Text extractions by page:
<<<<
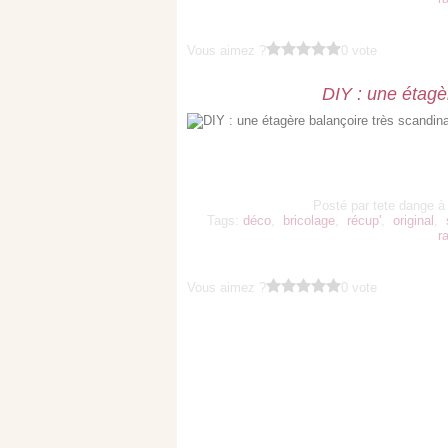
Vous aimez ?
0 vote
DIY : une étagè
Posté par tete dange à
Tags:
déco
,
bricolage
,
récup'
,
original
,
r
Vous aimez ?
0 vote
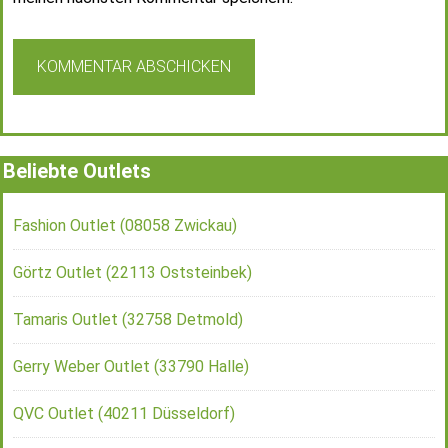
Beliebte Outlets
Fashion Outlet (08058 Zwickau)
Görtz Outlet (22113 Oststeinbek)
Tamaris Outlet (32758 Detmold)
Gerry Weber Outlet (33790 Halle)
QVC Outlet (40211 Düsseldorf)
>>>>
* Problem to work on *
Reproduce every line of text from the rows above character for character, omitting the pictures.

* Output of the task *
Vous aimez ?
0 vote
DIY : une étagè
Posté par tete dange à
Tags:
déco
,
bricolage
,
récup'
,
original
,
r
Vous aimez ?
0 vote
Beliebte Outlets
Fashion Outlet (08058 Zwickau)
Görtz Outlet (22113 Oststeinbek)
Tamaris Outlet (32758 Detmold)
Gerry Weber Outlet (33790 Halle)
QVC Outlet (40211 Düsseldorf)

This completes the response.